▸ **What is asked**
Update the entries below by swapping every "pose" for "camera" and keeping everything else the same. Leave the pictures out of your answer.

▸ **Data for the task**
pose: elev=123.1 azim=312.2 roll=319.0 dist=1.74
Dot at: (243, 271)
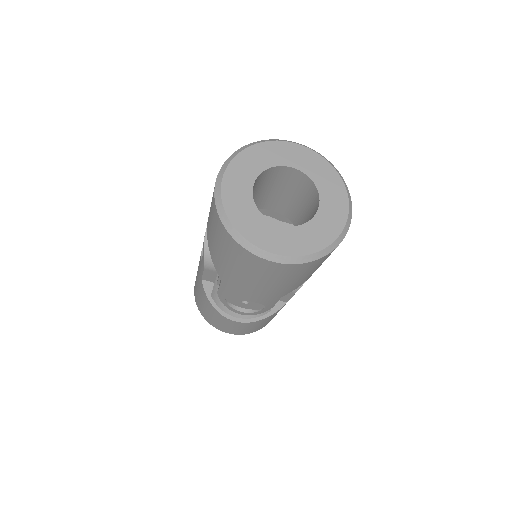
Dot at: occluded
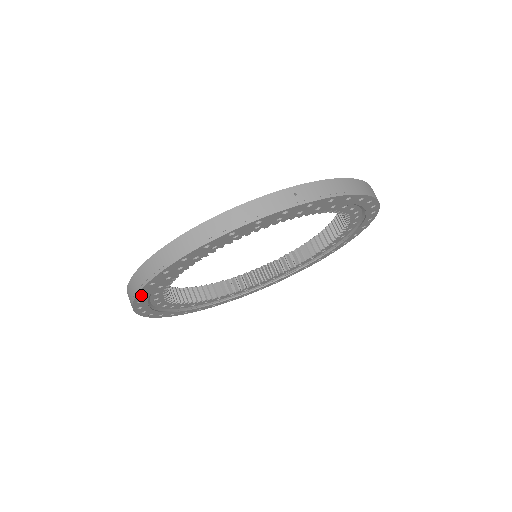
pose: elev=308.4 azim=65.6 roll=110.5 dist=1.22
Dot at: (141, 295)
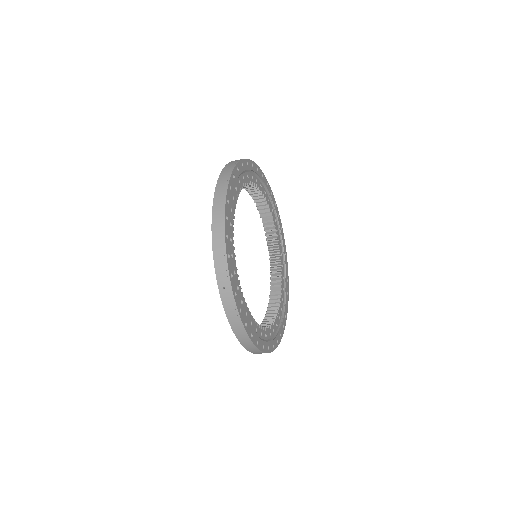
Dot at: (228, 259)
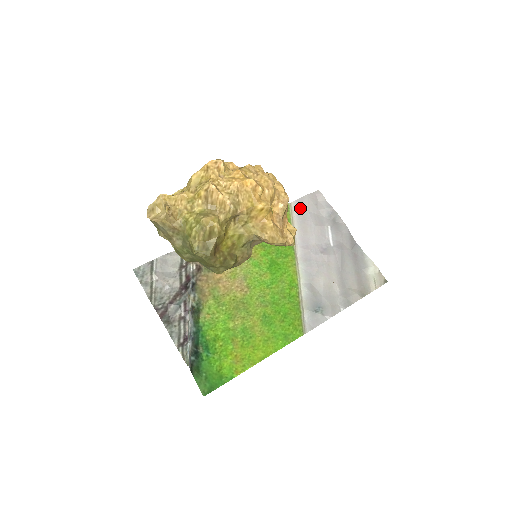
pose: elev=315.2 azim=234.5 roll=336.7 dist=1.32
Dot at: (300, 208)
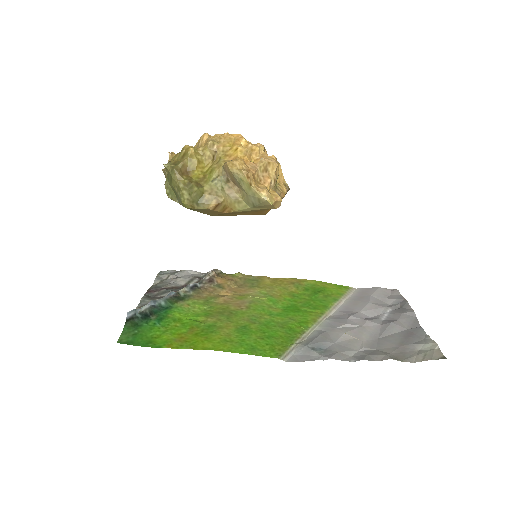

▸ **Task solution**
camera: elev=123.1 azim=312.2 roll=319.0 dist=1.74
Dot at: (243, 271)
Dot at: occluded
camera: elev=308.4 azim=65.6 roll=110.5 dist=1.22
Dot at: (141, 295)
Dot at: (228, 259)
camera: elev=315.2 azim=234.5 roll=336.7 dist=1.32
Dot at: (300, 208)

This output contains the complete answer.